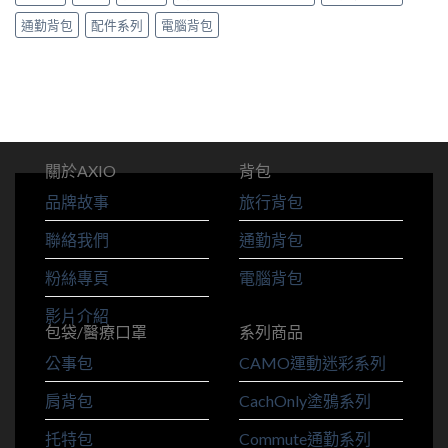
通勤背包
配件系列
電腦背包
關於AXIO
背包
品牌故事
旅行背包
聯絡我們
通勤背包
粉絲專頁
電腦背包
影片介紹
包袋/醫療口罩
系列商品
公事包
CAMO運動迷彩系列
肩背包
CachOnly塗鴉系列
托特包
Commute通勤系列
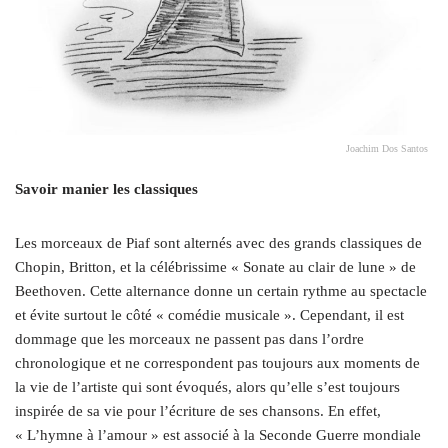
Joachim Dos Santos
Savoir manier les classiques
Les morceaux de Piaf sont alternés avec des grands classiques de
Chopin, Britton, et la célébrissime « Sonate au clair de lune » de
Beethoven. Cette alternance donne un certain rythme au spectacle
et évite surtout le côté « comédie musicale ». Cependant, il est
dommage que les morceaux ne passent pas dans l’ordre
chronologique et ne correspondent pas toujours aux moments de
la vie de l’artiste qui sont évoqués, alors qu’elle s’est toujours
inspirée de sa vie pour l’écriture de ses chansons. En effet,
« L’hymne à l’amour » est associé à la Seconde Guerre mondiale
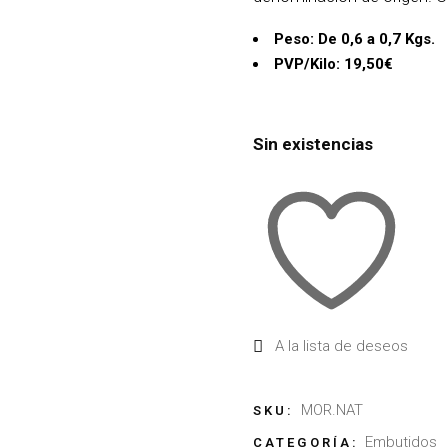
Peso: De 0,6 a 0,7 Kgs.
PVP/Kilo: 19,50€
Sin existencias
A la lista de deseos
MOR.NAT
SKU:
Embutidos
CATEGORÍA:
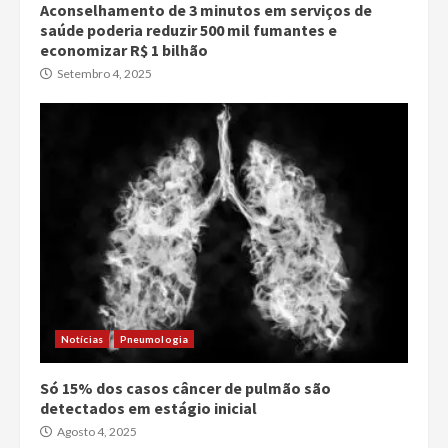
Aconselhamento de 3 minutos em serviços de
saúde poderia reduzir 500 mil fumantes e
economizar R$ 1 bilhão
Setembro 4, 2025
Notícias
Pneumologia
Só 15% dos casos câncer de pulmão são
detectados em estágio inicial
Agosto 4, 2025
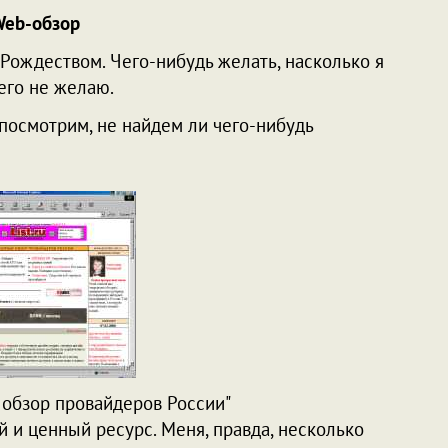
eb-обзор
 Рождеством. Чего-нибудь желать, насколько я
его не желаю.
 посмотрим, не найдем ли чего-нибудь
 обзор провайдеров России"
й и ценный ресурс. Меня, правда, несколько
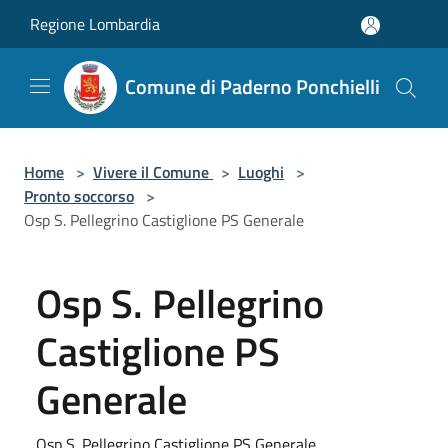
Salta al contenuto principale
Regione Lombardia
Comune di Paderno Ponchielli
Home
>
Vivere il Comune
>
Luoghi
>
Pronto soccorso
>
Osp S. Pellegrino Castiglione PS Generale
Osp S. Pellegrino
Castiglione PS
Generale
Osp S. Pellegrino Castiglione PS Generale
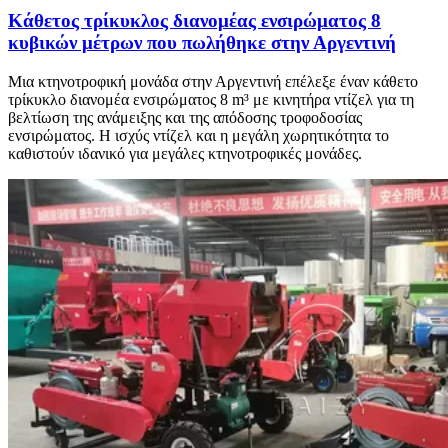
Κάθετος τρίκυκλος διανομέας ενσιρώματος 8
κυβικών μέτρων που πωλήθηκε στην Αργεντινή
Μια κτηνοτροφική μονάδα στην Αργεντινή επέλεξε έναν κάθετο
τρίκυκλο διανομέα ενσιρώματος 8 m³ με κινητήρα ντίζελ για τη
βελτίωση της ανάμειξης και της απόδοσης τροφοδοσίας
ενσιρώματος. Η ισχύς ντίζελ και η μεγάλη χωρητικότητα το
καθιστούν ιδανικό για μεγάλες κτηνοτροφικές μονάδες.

+ + + + + + +

> WHAT TO DO
Repeat the records in full, exactly as they appear, but with the pictures removed.

> FINAL ANSWER
通勤背包
配件系列
電腦背包
關於AXIO
背包
品牌故事
旅行背包
聯絡我們
通勤背包
粉絲專頁
電腦背包
影片介紹
包袋/醫療口罩
系列商品
公事包
CAMO運動迷彩系列
肩背包
CachOnly塗鴉系列
托特包
Commute通勤系列
Joachim Dos Santos
Savoir manier les classiques
Les morceaux de Piaf sont alternés avec des grands classiques de
Chopin, Britton, et la célébrissime « Sonate au clair de lune » de
Beethoven. Cette alternance donne un certain rythme au spectacle
et évite surtout le côté « comédie musicale ». Cependant, il est
dommage que les morceaux ne passent pas dans l’ordre
chronologique et ne correspondent pas toujours aux moments de
la vie de l’artiste qui sont évoqués, alors qu’elle s’est toujours
inspirée de sa vie pour l’écriture de ses chansons. En effet,
« L’hymne à l’amour » est associé à la Seconde Guerre mondiale
Peso: De 0,6 a 0,7 Kgs.
PVP/Kilo: 19,50€
Sin existencias
A la lista de deseos
MOR.NAT
SKU:
Embutidos
CATEGORÍA:
Aconselhamento de 3 minutos em serviços de
saúde poderia reduzir 500 mil fumantes e
economizar R$ 1 bilhão
Setembro 4, 2025
Notícias
Pneumologia
Só 15% dos casos câncer de pulmão são
detectados em estágio inicial
Agosto 4, 2025
eb-обзор
 Рождеством. Чего-нибудь желать, насколько я
его не желаю.
 посмотрим, не найдем ли чего-нибудь
 обзор провайдеров России"
й и ценный ресурс. Меня, правда, несколько
Salta al contenuto principale
Regione Lombardia
Comune di Paderno Ponchielli
Home
>
Vivere il Comune
>
Luoghi
>
Pronto soccorso
>
Osp S. Pellegrino Castiglione PS Generale
Osp S. Pellegrino
Castiglione PS
Generale
Osp S. Pellegrino Castiglione PS Generale
Κάθετος τρίκυκλος διανομέας ενσιρώματος 8
κυβικών μέτρων που πωλήθηκε στην Αργεντινή
Μια κτηνοτροφική μονάδα στην Αργεντινή επέλεξε έναν κάθετο
τρίκυκλο διανομέα ενσιρώματος 8 m³ με κινητήρα ντίζελ για τη
βελτίωση της ανάμειξης και της απόδοσης τροφοδοσίας
ενσιρώματος. Η ισχύς ντίζελ και η μεγάλη χωρητικότητα το
καθιστούν ιδανικό για μεγάλες κτηνοτροφικές μονάδες.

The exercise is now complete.